SOURCE DOCUMENT:
Question

Physics ❤

A car takes a circular turn of radius 20 m it a speed of 54 km/hr . what is the least coefficient of friction between tyres and road that can prevent slide slipping?

Need Explaination!​

Answer 1

Answer :-

$\mapsto \boxed{ \sf \: \mu \: = 1.12} \:$

Explanation :-

Given that :

1. Speed of car (v) = 54 km/hr
2. Radius (r) = 20 m

Here normal contact force is -

$\to \sf \: f = \mu \: m \: g \:$

→ It is moving in circular path hence ,its acceleration is

$\to \sf \: a = r \: \alpha \: \\ \\ \bf \: here \: \: \alpha \: = angular \: acceleration \: \\ \bf \: therefore \\ \\ \to \boxed{ \sf a = \frac{ {v}^{2} }{r} } \\ \\ \mapsto \sf \: f = m \: a \\ \\ \mapsto \sf f = \frac{m {v}^{2} }{r}$

hence,

$\to \sf \mu \: mg \: = \frac{m {v}^{2} }{r} \\ \\ \to \mu \sf \: = \frac{ {v}^{2} }{r \: g}$

→ Take g = 10 m/s

Firstly convert speed from km/hr to m/s

$\to \sf \: v = \frac{5}{18} \times 54 \: \frac{m}{s} \\ \\ \to \sf \: v = 15 \: \frac{m}{s}$

hence coefficient of friction will

$\to \sf \: \mu = \frac{15 \times 15}{20 \times 10} \\ \\ \mapsto \: \mu \: = \frac{225}{200} \\ \\ \mapsto \boxed{ \sf \: \mu \: = 1.12}$

WRITTEN INSTRUCTION 1:
Reproduce the car-turn thread word for word from "A car takes" to "prevent slide slipping?".
WRITTEN INSTRUCTION 2:
Answer from the car-turn thread:
(a) What is the radius of the turn?
(b) What is the car's speed in km/hr?
(c) What is that speed once converted to m/s?
The listing after this point has no connection to the car-turn thread.

DATA:
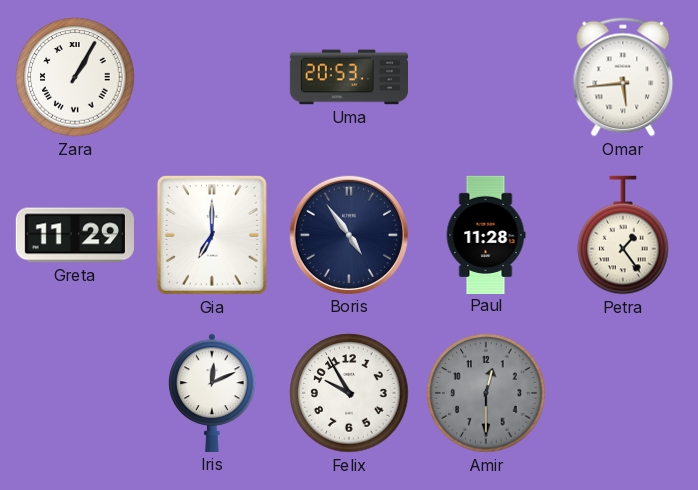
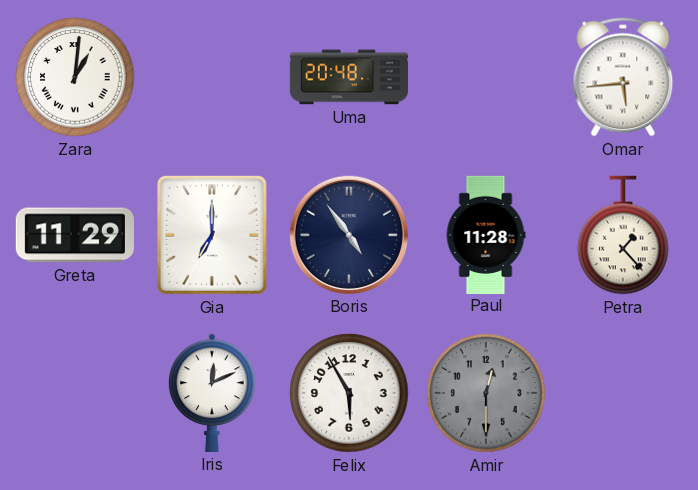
Zara: 1:05 -> 1:01
Uma: 20:53 -> 20:48
Petra: 1:24 -> 1:23
Felix: 9:55 -> 5:55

EXERCISE RESPONSE 1:
A car takes a circular turn of radius 20 m it a speed of 54 km/hr . what is the least coefficient of friction between tyres and road that can prevent slide slipping?

EXERCISE RESPONSE 2:
(a) 20 m
(b) 54 km/hr
(c) 15 m/s